# What needs to be done
Print the entries exactly; no image belongs in the copy.

# Records provided
........
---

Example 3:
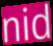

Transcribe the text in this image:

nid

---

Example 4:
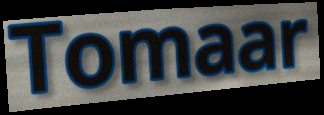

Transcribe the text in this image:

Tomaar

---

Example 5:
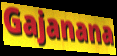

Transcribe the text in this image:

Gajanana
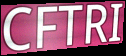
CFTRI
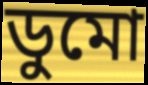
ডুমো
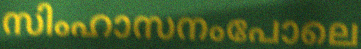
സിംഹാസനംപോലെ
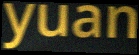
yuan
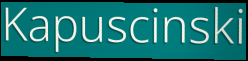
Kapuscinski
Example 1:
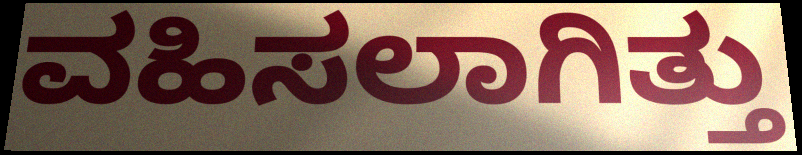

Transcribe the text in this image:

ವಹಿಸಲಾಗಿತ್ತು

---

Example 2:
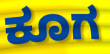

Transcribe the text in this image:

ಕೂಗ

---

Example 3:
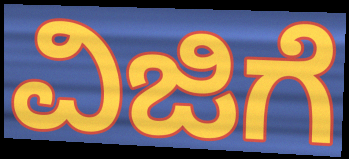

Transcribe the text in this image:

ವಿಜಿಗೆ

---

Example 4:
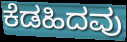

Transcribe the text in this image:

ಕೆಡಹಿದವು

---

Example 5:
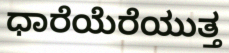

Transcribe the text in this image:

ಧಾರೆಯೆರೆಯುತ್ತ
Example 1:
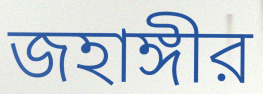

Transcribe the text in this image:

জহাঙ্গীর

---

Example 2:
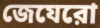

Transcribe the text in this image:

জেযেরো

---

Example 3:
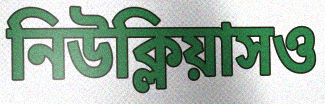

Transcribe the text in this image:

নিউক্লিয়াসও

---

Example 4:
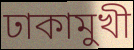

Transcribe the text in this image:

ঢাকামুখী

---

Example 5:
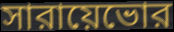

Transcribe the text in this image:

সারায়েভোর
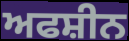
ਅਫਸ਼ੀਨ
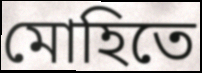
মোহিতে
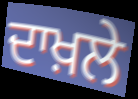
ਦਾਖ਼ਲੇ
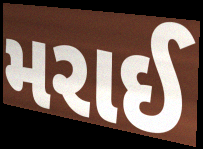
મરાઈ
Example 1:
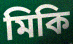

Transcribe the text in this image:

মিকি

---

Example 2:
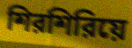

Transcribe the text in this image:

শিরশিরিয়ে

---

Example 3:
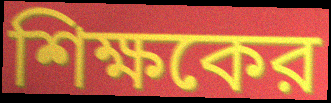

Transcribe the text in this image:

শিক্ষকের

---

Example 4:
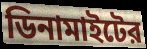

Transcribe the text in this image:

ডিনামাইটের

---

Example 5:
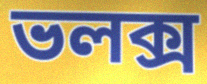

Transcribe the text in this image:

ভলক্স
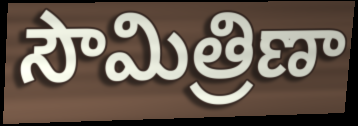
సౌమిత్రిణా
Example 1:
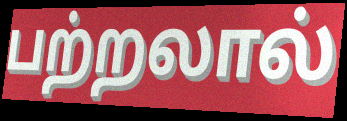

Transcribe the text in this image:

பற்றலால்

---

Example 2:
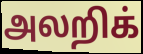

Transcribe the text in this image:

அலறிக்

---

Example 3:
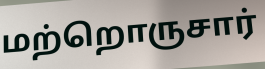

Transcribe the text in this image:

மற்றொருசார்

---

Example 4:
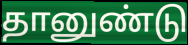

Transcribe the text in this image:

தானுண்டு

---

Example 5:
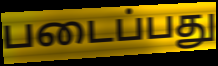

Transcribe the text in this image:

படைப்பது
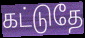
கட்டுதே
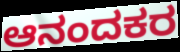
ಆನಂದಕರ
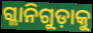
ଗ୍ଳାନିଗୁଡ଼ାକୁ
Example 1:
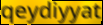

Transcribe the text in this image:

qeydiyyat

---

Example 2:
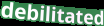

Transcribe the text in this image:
........
# Written answer
---

Example 3:

Transcribe the text in this image:

nid

---

Example 4:

Transcribe the text in this image:

Tomaar

---

Example 5:

Transcribe the text in this image:

Gajanana
CFTRI
ডুমো
സിംഹാസനംപോലെ
yuan
Kapuscinski
Example 1:

Transcribe the text in this image:

ವಹಿಸಲಾಗಿತ್ತು

---

Example 2:

Transcribe the text in this image:

ಕೂಗ

---

Example 3:

Transcribe the text in this image:

ವಿಜಿಗೆ

---

Example 4:

Transcribe the text in this image:

ಕೆಡಹಿದವು

---

Example 5:

Transcribe the text in this image:

ಧಾರೆಯೆರೆಯುತ್ತ
Example 1:

Transcribe the text in this image:

জহাঙ্গীর

---

Example 2:

Transcribe the text in this image:

জেযেরো

---

Example 3:

Transcribe the text in this image:

নিউক্লিয়াসও

---

Example 4:

Transcribe the text in this image:

ঢাকামুখী

---

Example 5:

Transcribe the text in this image:

সারায়েভোর
ਅਫਸ਼ੀਨ
মোহিতে
ਦਾਖ਼ਲੇ
મરાઈ
Example 1:

Transcribe the text in this image:

মিকি

---

Example 2:

Transcribe the text in this image:

শিরশিরিয়ে

---

Example 3:

Transcribe the text in this image:

শিক্ষকের

---

Example 4:

Transcribe the text in this image:

ডিনামাইটের

---

Example 5:

Transcribe the text in this image:

ভলক্স
సౌమిత్రిణా
Example 1:

Transcribe the text in this image:

பற்றலால்

---

Example 2:

Transcribe the text in this image:

அலறிக்

---

Example 3:

Transcribe the text in this image:

மற்றொருசார்

---

Example 4:

Transcribe the text in this image:

தானுண்டு

---

Example 5:

Transcribe the text in this image:

படைப்பது
கட்டுதே
ಆನಂದಕರ
ଗ୍ଳାନିଗୁଡ଼ାକୁ
Example 1:

Transcribe the text in this image:

qeydiyyat

---

Example 2:

Transcribe the text in this image:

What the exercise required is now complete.